NASA announced that Cernan died Monday surrounded by his family. NASA spokesman Bob Jacobs confirmed the death but had no immediately details.

Cernan, commander of NASA’s Apollo 17 mission, set foot on the lunar surface in December 1972 during his third space flight. He became the last person to walk on the moon on Dec. 14, 1972, tracing his only child’s initials in the dust before climbing the ladder of the lunar module the last time. It was a moment that forever defined him in both the public eye and his own.

“Those steps up that ladder, they were tough to make,” Cernan recalled in a 2007 oral history. “I didn’t want to go up. I wanted to stay a while.”

Cernan called it “perhaps the brightest moment of my life. ... It’s like you would want to freeze that moment and take it home with you. But you can’t.”

Decades later, Cernan tried to ensure he wasn’t the last person to walk on the moon, testifying before Congress to push for a return. But as the years went by he realized he wouldn’t live to witness someone follow in his footsteps — still visible on the moon more than 40 years later.

“Neil (Armstrong, who died in 2012) and I aren’t going to see those next young Americans who walk on the moon. And God help us if they’re not Americans,” Cernan testified before Congress in 2011. “When I leave this planet, I want to know where we are headed as a nation. That’s my big goal.”

On Dec. 11, 1972, Cernan guided the lander, named Challenger, into a lunar valley called Taurus-Littrow, with Harrison “Jack” Schmitt at his side. He recalled the silence after the lunar lander’s engine shut down.

“That’s where you experience the most quiet moment a human being can experience in his lifetime,” Cernan said in 2007. “There’s no vibration. There’s no noise. The ground quit talking. Your partner is mesmerized. He can’t say anything.

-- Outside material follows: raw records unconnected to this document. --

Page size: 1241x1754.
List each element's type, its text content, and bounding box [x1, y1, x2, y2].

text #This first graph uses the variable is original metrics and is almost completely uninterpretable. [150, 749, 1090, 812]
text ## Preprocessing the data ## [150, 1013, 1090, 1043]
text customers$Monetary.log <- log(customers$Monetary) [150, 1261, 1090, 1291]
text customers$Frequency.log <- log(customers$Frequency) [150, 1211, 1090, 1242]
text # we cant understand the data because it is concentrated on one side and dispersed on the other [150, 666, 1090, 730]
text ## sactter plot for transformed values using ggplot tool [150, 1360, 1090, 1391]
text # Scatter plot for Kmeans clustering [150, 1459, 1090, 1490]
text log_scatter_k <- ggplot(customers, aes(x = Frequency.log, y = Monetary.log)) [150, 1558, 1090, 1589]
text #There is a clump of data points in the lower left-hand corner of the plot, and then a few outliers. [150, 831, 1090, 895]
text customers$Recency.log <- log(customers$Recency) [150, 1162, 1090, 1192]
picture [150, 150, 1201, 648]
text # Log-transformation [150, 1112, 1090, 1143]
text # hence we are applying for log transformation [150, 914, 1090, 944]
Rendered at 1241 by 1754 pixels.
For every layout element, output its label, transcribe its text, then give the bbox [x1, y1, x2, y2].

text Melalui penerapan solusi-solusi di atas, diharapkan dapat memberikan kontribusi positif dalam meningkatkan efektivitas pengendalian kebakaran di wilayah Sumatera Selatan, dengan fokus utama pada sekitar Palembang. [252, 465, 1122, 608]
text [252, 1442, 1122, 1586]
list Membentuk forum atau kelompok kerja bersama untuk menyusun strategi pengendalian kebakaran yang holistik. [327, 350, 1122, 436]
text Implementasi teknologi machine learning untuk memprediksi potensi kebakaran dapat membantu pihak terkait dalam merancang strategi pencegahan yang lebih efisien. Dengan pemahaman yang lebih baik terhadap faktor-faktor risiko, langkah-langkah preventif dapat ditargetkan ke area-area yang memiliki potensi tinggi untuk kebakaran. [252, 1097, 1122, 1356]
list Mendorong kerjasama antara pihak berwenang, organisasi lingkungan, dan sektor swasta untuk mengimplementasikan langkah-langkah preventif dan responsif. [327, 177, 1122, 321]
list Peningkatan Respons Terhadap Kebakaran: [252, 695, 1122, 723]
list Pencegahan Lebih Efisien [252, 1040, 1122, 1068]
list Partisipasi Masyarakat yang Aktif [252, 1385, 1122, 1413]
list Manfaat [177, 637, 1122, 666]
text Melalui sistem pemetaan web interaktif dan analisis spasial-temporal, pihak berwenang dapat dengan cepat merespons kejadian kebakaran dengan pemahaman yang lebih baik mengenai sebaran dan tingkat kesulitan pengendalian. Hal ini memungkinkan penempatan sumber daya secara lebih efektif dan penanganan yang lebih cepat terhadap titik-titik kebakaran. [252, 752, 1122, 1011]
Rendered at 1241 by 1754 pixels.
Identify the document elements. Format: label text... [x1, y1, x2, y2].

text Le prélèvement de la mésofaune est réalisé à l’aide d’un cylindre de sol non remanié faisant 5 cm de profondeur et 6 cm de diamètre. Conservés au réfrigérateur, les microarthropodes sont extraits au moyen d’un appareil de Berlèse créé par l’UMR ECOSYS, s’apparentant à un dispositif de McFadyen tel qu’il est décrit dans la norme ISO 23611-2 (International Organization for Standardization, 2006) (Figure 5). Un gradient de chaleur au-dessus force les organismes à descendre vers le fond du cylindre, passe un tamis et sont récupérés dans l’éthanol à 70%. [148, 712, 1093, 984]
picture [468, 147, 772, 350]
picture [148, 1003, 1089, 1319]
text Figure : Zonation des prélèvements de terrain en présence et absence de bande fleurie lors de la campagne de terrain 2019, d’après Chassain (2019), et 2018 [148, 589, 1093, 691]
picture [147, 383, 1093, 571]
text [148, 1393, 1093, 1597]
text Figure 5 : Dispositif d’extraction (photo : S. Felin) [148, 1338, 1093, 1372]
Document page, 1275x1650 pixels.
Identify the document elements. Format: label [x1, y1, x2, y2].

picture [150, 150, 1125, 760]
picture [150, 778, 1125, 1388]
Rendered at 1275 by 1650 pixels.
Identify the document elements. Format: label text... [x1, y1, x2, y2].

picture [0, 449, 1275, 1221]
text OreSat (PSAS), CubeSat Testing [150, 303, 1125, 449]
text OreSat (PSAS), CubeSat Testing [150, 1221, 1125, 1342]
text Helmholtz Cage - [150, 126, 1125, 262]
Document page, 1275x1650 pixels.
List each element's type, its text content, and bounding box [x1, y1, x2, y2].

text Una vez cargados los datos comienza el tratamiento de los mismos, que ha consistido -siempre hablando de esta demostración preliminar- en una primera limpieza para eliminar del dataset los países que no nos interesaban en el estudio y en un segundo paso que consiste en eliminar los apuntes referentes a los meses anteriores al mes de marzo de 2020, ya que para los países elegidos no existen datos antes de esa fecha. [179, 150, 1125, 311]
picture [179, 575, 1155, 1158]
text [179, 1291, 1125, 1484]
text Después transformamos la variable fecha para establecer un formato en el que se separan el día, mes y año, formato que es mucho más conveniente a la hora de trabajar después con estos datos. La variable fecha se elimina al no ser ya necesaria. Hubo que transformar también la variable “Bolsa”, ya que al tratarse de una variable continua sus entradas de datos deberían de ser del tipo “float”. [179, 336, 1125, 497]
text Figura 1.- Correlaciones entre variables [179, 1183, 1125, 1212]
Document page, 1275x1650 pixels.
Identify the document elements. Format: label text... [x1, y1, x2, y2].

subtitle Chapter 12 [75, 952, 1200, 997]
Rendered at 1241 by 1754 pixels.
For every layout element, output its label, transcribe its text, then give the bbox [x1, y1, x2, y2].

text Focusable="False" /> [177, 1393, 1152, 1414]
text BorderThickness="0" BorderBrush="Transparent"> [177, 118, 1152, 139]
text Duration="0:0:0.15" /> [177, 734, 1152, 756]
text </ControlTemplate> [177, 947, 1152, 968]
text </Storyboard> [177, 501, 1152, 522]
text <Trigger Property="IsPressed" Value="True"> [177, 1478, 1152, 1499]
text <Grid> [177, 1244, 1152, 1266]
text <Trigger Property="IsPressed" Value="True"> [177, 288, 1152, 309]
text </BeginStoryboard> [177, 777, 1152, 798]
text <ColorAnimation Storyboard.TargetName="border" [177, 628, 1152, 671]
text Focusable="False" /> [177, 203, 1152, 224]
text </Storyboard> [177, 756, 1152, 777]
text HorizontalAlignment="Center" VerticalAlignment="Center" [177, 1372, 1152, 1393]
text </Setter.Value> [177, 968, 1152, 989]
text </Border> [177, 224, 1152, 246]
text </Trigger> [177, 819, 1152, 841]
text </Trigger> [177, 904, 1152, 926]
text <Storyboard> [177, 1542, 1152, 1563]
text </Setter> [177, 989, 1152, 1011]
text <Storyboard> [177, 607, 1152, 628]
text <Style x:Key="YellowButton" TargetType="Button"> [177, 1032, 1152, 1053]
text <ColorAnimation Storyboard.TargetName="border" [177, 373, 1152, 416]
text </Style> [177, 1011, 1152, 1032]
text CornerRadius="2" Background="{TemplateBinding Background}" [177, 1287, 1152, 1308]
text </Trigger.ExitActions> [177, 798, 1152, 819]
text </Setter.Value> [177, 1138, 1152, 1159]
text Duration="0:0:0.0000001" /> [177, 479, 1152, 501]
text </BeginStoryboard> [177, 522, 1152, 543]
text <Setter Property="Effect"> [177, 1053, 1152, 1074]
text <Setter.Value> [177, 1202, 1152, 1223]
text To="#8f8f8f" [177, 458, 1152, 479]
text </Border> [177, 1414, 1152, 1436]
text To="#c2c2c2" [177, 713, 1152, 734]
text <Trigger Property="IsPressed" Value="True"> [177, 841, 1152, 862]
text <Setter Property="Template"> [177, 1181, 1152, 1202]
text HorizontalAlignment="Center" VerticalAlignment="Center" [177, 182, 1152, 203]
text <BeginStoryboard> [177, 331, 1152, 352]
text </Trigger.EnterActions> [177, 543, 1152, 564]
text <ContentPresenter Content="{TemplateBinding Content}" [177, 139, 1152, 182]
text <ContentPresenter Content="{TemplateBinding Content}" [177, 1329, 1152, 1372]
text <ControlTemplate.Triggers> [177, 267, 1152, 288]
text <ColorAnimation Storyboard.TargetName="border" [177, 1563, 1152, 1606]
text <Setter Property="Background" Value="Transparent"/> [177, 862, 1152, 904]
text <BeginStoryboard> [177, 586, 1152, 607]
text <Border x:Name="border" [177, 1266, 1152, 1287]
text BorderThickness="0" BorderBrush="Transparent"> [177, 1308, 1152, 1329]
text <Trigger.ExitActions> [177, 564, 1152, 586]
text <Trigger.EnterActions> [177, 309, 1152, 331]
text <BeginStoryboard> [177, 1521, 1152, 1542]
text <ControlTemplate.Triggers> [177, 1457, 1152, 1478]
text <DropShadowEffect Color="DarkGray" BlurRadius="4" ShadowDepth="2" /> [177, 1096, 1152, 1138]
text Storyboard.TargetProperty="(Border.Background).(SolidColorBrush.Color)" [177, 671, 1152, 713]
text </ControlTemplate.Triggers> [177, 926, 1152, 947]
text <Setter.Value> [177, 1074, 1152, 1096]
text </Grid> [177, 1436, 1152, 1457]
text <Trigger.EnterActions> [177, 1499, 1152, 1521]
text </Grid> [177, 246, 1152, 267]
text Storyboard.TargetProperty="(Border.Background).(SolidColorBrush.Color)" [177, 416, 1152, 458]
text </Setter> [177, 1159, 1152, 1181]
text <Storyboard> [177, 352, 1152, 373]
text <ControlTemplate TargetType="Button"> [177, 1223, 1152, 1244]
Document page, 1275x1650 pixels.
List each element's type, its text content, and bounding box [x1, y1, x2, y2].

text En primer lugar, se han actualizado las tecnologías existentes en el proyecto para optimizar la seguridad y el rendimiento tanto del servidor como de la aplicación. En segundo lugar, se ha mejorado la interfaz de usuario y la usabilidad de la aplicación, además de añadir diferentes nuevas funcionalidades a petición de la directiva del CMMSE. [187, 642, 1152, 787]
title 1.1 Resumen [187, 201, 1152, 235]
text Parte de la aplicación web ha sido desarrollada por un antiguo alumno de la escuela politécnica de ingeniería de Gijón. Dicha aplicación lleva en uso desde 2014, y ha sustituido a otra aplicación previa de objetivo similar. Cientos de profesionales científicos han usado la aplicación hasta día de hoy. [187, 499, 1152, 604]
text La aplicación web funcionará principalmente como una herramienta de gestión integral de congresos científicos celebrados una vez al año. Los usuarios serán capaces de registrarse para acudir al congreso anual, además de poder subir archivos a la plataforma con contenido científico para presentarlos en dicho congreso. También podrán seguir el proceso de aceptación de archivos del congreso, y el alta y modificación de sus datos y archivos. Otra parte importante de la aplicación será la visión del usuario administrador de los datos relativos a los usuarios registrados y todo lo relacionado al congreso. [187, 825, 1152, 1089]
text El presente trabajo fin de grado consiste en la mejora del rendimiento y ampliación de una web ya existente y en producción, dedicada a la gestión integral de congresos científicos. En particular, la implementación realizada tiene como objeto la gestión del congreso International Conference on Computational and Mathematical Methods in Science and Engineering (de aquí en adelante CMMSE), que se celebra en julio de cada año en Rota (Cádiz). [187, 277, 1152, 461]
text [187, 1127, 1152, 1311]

“The dust is gone. It’s a realization, a reality, all of a sudden you have just landed in another world on another body out there (somewhere in the) universe, and what you are seeing is being seen by human beings — human eyes — for the first time.”

Three days earlier, Cernan, Schmitt and Ronald Evans had blasted off atop a Saturn rocket in the first manned nighttime launch from Kennedy Space Center. Evans remained behind as pilot of the command module that orbited the moon while the other two landed on the moon’s surface. Cernan and Schmitt, a geologist, spent more than three days on the moon, including more than 22 hours outside the lander, and collected 249 pounds of lunar samples.

“In that whole three days, I don’t think there’s anything that became routine,” Cernan recalled. “But if I had to focus on one thing ... it was just to look back at the overwhelming and overpowering beauty of this Earth.”

“To go a quarter of a million miles away into space and have to take time out to sleep and rest ... I wished I could have stayed awake for 75 hours straight. I knew when I left I’d never have a chance to come back.”